Provided records:
=-=-=-=-=

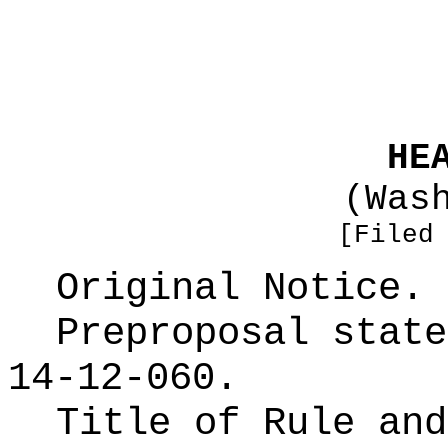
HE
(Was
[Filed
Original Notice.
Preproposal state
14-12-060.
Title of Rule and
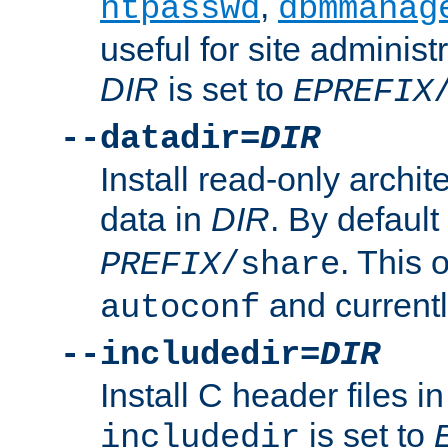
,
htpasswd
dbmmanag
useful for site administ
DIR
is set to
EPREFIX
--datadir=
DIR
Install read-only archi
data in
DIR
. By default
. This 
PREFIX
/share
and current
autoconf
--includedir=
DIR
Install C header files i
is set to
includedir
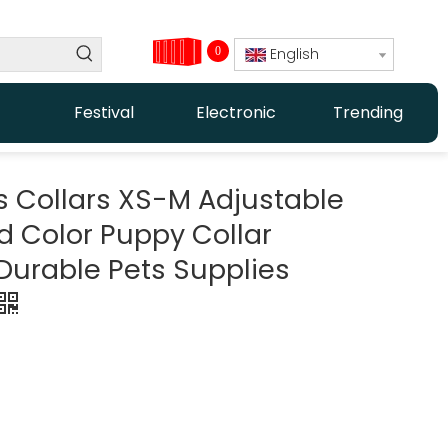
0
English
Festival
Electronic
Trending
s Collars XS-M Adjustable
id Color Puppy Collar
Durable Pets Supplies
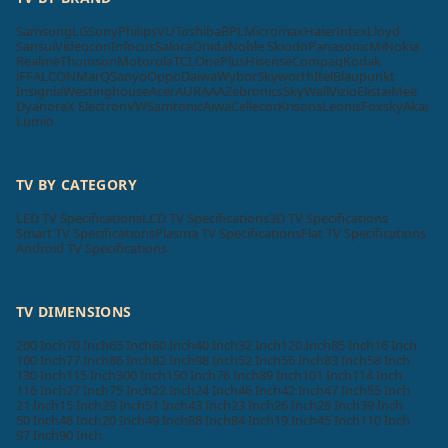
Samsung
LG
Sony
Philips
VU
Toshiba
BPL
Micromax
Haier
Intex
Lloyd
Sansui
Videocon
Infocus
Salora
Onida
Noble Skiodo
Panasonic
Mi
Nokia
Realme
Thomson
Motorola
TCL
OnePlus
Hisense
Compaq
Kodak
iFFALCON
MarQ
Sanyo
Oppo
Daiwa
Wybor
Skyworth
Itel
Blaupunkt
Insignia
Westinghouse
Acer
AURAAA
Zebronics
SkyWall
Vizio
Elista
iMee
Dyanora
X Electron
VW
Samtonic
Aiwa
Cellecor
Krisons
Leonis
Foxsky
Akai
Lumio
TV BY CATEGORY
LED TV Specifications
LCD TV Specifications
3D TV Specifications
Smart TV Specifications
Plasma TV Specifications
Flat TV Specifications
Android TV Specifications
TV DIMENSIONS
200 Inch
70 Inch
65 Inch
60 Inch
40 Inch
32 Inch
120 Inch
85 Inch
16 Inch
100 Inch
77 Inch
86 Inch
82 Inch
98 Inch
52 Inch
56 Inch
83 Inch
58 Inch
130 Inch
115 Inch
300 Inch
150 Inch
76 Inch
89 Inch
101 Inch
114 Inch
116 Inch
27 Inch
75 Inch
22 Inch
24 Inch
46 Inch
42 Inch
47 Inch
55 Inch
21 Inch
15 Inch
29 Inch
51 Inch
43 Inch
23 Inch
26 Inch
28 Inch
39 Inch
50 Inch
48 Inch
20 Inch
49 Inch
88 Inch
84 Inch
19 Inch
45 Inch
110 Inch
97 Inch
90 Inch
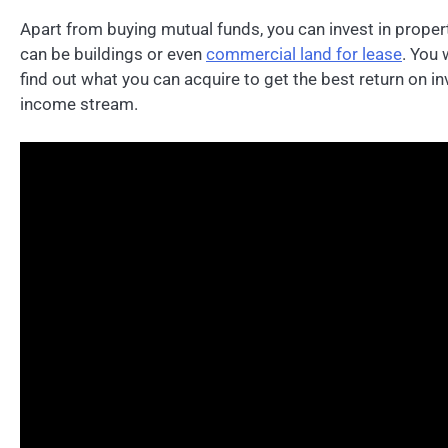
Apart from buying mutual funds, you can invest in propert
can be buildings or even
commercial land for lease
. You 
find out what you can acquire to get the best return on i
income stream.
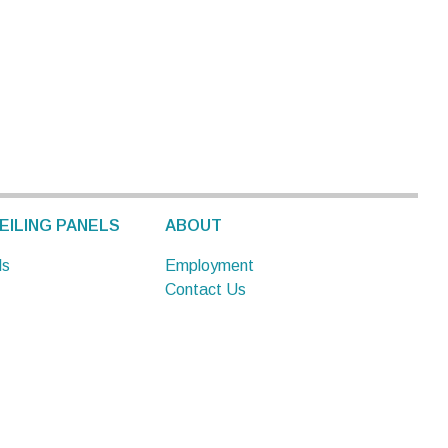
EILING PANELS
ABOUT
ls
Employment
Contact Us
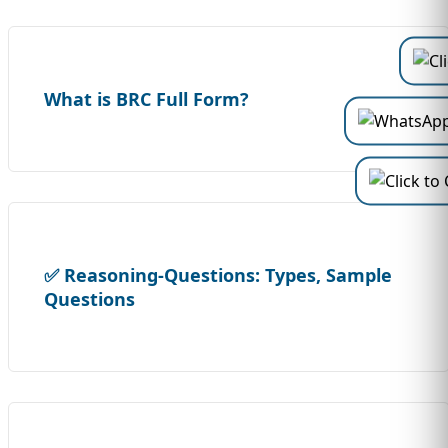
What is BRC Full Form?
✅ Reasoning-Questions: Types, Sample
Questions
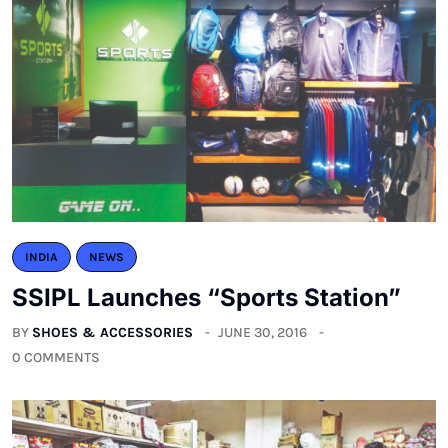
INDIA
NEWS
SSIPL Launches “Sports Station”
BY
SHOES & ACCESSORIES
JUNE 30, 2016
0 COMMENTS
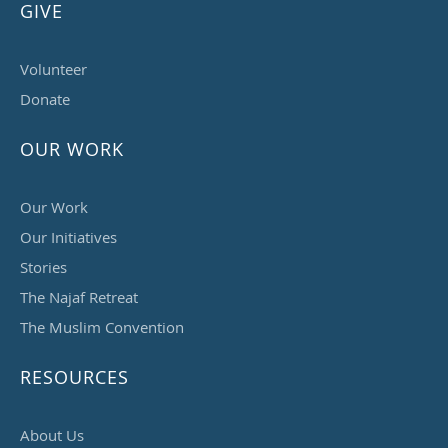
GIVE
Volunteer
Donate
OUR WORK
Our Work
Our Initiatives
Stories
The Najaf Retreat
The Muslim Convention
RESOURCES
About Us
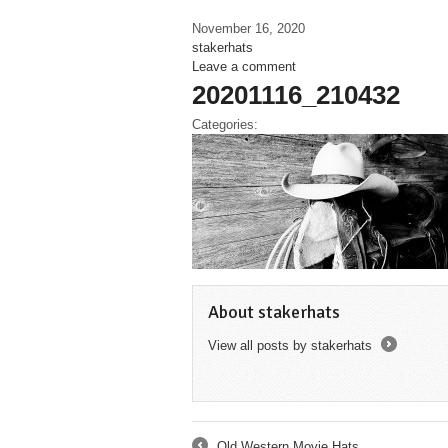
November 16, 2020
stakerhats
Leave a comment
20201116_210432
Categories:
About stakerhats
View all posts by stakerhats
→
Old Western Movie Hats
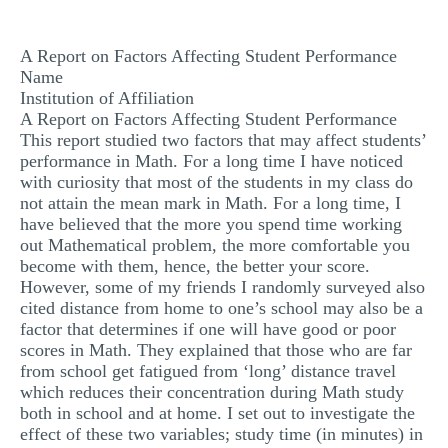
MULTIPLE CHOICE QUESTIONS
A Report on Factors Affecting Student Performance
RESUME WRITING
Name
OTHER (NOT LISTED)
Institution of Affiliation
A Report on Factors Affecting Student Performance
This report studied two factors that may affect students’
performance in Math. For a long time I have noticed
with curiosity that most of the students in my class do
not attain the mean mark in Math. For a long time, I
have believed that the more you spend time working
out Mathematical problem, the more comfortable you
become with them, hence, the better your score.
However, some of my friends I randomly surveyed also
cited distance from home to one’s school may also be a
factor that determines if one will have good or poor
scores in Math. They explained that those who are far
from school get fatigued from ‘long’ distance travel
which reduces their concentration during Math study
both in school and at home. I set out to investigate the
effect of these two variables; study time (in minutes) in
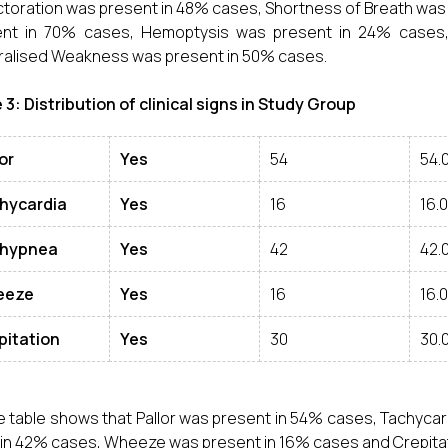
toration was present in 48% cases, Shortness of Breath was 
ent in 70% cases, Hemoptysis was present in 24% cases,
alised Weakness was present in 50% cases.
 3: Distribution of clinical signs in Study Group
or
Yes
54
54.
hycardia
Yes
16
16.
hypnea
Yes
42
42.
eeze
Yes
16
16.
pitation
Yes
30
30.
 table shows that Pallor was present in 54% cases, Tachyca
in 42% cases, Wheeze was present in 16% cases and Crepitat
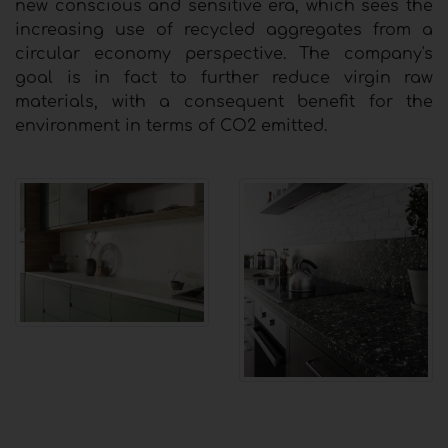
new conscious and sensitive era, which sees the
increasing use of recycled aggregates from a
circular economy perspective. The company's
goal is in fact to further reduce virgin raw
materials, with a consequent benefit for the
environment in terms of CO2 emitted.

=-=-=-=-=

About this task:
State the number of lines in the records that include the word "from", and add nothing to it.

Solution for this problem:
4